From the data below, copy exactly the lines that lie between the one holding "The clauses specify" and the one holding "[ **sort-match** ]", including both, and nothing more.

*** Opening Data for this exercise ***

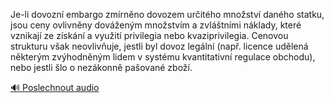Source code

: 
Je-li dovozní embargo zmírněno dovozem určitého množství daného statku, jsou ceny ovlivněny dováženým množstvím a zvláštními náklady, které vznikají ze získání a využití privilegia nebo kvaziprivilegia. Cenovou strukturu však neovlivňuje, jestli byl dovoz legální (např. licence udělená některým zvýhodněným lidem v systému kvantitativní regulace obchodu), nebo jestli šlo o nezákonně pašované zboží.

[🔊 Poslechnout audio](/data/7-paragraphs/audio/chapter_130/para_010-Je-li-dovozn-embargo-zmrnno-dovozem-uritho-mn.mp3)
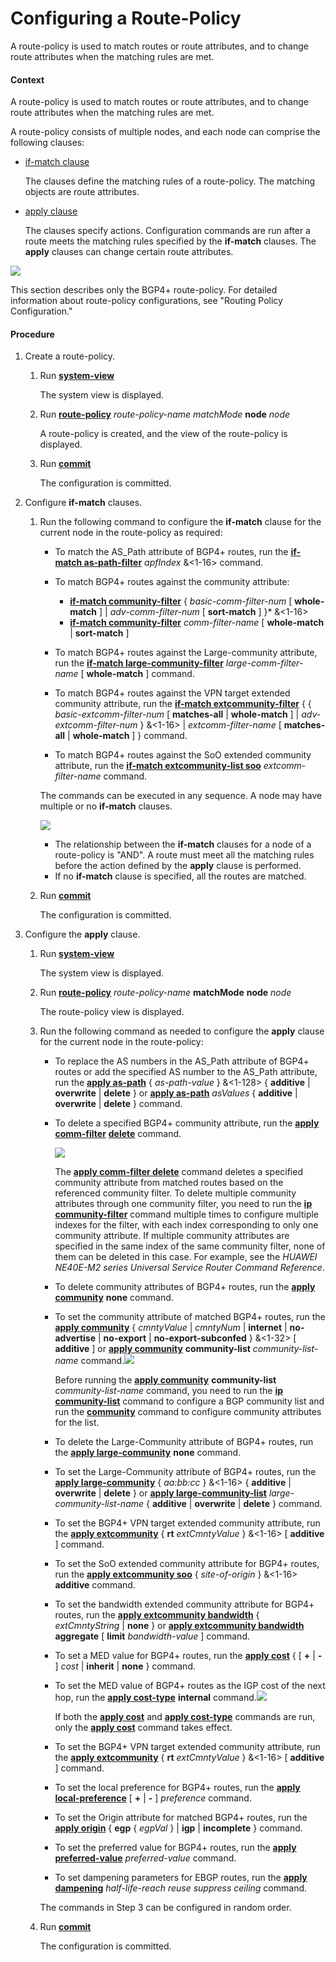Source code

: Configuring a Route-Policy
==========================

A route-policy is used to match routes or route attributes, and to change route attributes when the matching rules are met.

#### Context

A route-policy is used to match routes or route attributes, and to change route attributes when the matching rules are met.

A route-policy consists of multiple nodes, and each node can comprise the following clauses:

* [if-match clause](#EN-US_TASK_0172366452__step1883863273214039)
  
  The clauses define the matching rules of a route-policy. The matching objects are route attributes.
* [apply clause](#EN-US_TASK_0172366452__step1099439341214039)
  
  The clauses specify actions. Configuration commands are run after a route meets the matching rules specified by the **if-match** clauses. The **apply** clauses can change certain route attributes.

![](../../../../public_sys-resources/note_3.0-en-us.png) 

This section describes only the BGP4+ route-policy. For detailed information about route-policy configurations, see "Routing Policy Configuration."



#### Procedure

1. Create a route-policy.
   1. Run [**system-view**](cmdqueryname=system-view)
      
      
      
      The system view is displayed.
   2. Run [**route-policy**](cmdqueryname=route-policy) *route-policy-name* *matchMode* **node** *node*
      
      
      
      A route-policy is created, and the view of the route-policy is displayed.
   3. Run [**commit**](cmdqueryname=commit)
      
      
      
      The configuration is committed.
2. Configure **if-match** clauses.
   1. Run the following command to configure the **if-match** clause for the current node in the route-policy as required:
      
      
      * To match the AS\_Path attribute of BGP4+ routes, run the [**if-match as-path-filter**](cmdqueryname=if-match+as-path-filter) *apfIndex* &<1-16> command.
      * To match BGP4+ routes against the community attribute:
        
        + [**if-match community-filter**](cmdqueryname=if-match+community-filter+whole-match) { *basic-comm-filter-num* [ **whole-match** ] | *adv-comm-filter-num* [ **sort-match** ] }\* &<1-16>
        + [**if-match community-filter**](cmdqueryname=if-match+community-filter+whole-match) *comm-filter-name* [ **whole-match** | **sort-match** ]
      * To match BGP4+ routes against the Large-community attribute, run the [**if-match large-community-filter**](cmdqueryname=if-match+large-community-filter+whole-match) *large-comm-filter-name* [ **whole-match** ] command.
      * To match BGP4+ routes against the VPN target extended community attribute, run the [**if-match extcommunity-filter**](cmdqueryname=if-match+extcommunity-filter) { { *basic-extcomm-filter-num* [ **matches-all** | **whole-match** ] | *adv-extcomm-filter-num* } &<1-16> | *extcomm-filter-name* [ **matches-all** | **whole-match** ] } command.
      * To match BGP4+ routes against the SoO extended community attribute, run the [**if-match extcommunity-list soo**](cmdqueryname=if-match+extcommunity-list+soo) *extcomm-filter-name* command.
      
      The commands can be executed in any sequence. A node may have multiple or no **if-match** clauses.
      
      ![](../../../../public_sys-resources/note_3.0-en-us.png) 
      * The relationship between the **if-match** clauses for a node of a route-policy is "AND". A route must meet all the matching rules before the action defined by the **apply** clause is performed.
      * If no **if-match** clause is specified, all the routes are matched.
   2. Run [**commit**](cmdqueryname=commit)
      
      
      
      The configuration is committed.
3. Configure the **apply** clause.
   1. Run [**system-view**](cmdqueryname=system-view)
      
      
      
      The system view is displayed.
   2. Run [**route-policy**](cmdqueryname=route-policy) *route-policy-name* **matchMode** **node** *node*
      
      
      
      The route-policy view is displayed.
   3. Run the following command as needed to configure the **apply** clause for the current node in the route-policy:
      
      
      * To replace the AS numbers in the AS\_Path attribute of BGP4+ routes or add the specified AS number to the AS\_Path attribute, run the [**apply as-path**](cmdqueryname=apply+as-path+additive+overwrite+delete+additive+overwrite) { *as-path-value* } &<1-128> { **additive** | **overwrite** | **delete** } or [**apply as-path**](cmdqueryname=apply+as-path+additive+overwrite+delete) *asValues* { **additive** | **overwrite** | **delete** } command.
      * To delete a specified BGP4+ community attribute, run the [**apply comm-filter**](cmdqueryname=apply+comm-filter) [**delete**](cmdqueryname=delete) command.
        
        ![](../../../../public_sys-resources/note_3.0-en-us.png) 
        
        The [**apply comm-filter delete**](cmdqueryname=apply+comm-filter+delete) command deletes a specified community attribute from matched routes based on the referenced community filter. To delete multiple community attributes through one community filter, you need to run the [**ip community-filter**](cmdqueryname=ip+community-filter) command multiple times to configure multiple indexes for the filter, with each index corresponding to only one community attribute. If multiple community attributes are specified in the same index of the same community filter, none of them can be deleted in this case. For example, see the *HUAWEI NE40E-M2 series Universal Service Router Command Reference*.
      * To delete community attributes of BGP4+ routes, run the [**apply community**](cmdqueryname=apply+community+none) **none** command.
      * To set the community attribute of matched BGP4+ routes, run the [**apply community**](cmdqueryname=apply+community+internet+no-advertise+no-export) { *cmntyValue* | *cmntyNum* | **internet** | **no-advertise** | **no-export** | **no-export-subconfed** } &<1-32> [ **additive** ] or [**apply community**](cmdqueryname=apply+community+community-list) **community-list** *community-list-name* command.![](../../../../public_sys-resources/note_3.0-en-us.png) 
        
        Before running the [**apply community**](cmdqueryname=apply+community+community-list) **community-list** *community-list-name* command, you need to run the [**ip community-list**](cmdqueryname=ip+community-list) command to configure a BGP community list and run the [**community**](cmdqueryname=community) command to configure community attributes for the list.
      * To delete the Large-Community attribute of BGP4+ routes, run the [**apply large-community**](cmdqueryname=apply+large-community+none) **none** command.
      * To set the Large-Community attribute of BGP4+ routes, run the [**apply large-community**](cmdqueryname=apply+large-community+additive+overwrite+delete) { *aa:bb:cc* } &<1-16> { **additive** | **overwrite** | **delete** } or [**apply large-community-list**](cmdqueryname=apply+large-community-list+additive+overwrite+delete) *large-community-list-name* { **additive** | **overwrite** | **delete** } command.
      * To set the BGP4+ VPN target extended community attribute, run the [**apply extcommunity**](cmdqueryname=apply+extcommunity+rt+additive) { **rt** *extCmntyValue* } &<1-16> [ **additive** ] command.
      * To set the SoO extended community attribute for BGP4+ routes, run the [**apply extcommunity soo**](cmdqueryname=apply+extcommunity+soo+additive) { *site-of-origin* } &<1-16> **additive** command.
      * To set the bandwidth extended community attribute for BGP4+ routes, run the [**apply extcommunity bandwidth**](cmdqueryname=apply+extcommunity+bandwidth+none) { *extCmntyString* | **none** } or [**apply extcommunity bandwidth**](cmdqueryname=apply+extcommunity+bandwidth+aggregate+limit) **aggregate** [ **limit** *bandwidth-value* ] command.
      * To set a MED value for BGP4+ routes, run the [**apply cost**](cmdqueryname=apply+cost+%2B+-+inherit+none) { [ **+** | **-** ] *cost* | **inherit** | **none** } command.
      * To set the MED value of BGP4+ routes as the IGP cost of the next hop, run the [**apply cost-type**](cmdqueryname=apply+cost-type+internal) **internal** command.![](../../../../public_sys-resources/note_3.0-en-us.png) 
        
        If both the [**apply cost**](cmdqueryname=apply+cost) and [**apply cost-type**](cmdqueryname=apply+cost-type) commands are run, only the [**apply cost**](cmdqueryname=apply+cost) command takes effect.
      * To set the BGP4+ VPN target extended community attribute, run the [**apply extcommunity**](cmdqueryname=apply+extcommunity+rt+additive) { **rt** *extCmntyValue* } &<1-16> [ **additive** ] command.
      * To set the local preference for BGP4+ routes, run the [**apply local-preference**](cmdqueryname=apply+local-preference+%2B+-) [ **+** | **-** ] *preference* command.
      * To set the Origin attribute for matched BGP4+ routes, run the [**apply origin**](cmdqueryname=apply+origin+egp+igp+incomplete) { **egp** { *egpVal* } | **igp** | **incomplete** } command.
      * To set the preferred value for BGP4+ routes, run the [**apply preferred-value**](cmdqueryname=apply+preferred-value) *preferred-value* command.
      * To set dampening parameters for EBGP routes, run the [**apply dampening**](cmdqueryname=apply+dampening) *half-life-reach* *reuse* *suppress* *ceiling* command.
      
      The commands in Step 3 can be configured in random order.
   4. Run [**commit**](cmdqueryname=commit)
      
      
      
      The configuration is committed.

*** Closing Data for this exercise ***

Solution ::
  The clauses specify actions. Configuration commands are run after a route meets the matching rules specified by the **if-match** clauses. The **apply** clauses can change certain route attributes.

![](../../../../public_sys-resources/note_3.0-en-us.png) 

This section describes only the BGP4+ route-policy. For detailed information about route-policy configurations, see "Routing Policy Configuration."



#### Procedure

1. Create a route-policy.
   1. Run [**system-view**](cmdqueryname=system-view)
      
      
      
      The system view is displayed.
   2. Run [**route-policy**](cmdqueryname=route-policy) *route-policy-name* *matchMode* **node** *node*
      
      
      
      A route-policy is created, and the view of the route-policy is displayed.
   3. Run [**commit**](cmdqueryname=commit)
      
      
      
      The configuration is committed.
2. Configure **if-match** clauses.
   1. Run the following command to configure the **if-match** clause for the current node in the route-policy as required:
      
      
      * To match the AS\_Path attribute of BGP4+ routes, run the [**if-match as-path-filter**](cmdqueryname=if-match+as-path-filter) *apfIndex* &<1-16> command.
      * To match BGP4+ routes against the community attribute:
        
        + [**if-match community-filter**](cmdqueryname=if-match+community-filter+whole-match) { *basic-comm-filter-num* [ **whole-match** ] | *adv-comm-filter-num* [ **sort-match** ] }\* &<1-16>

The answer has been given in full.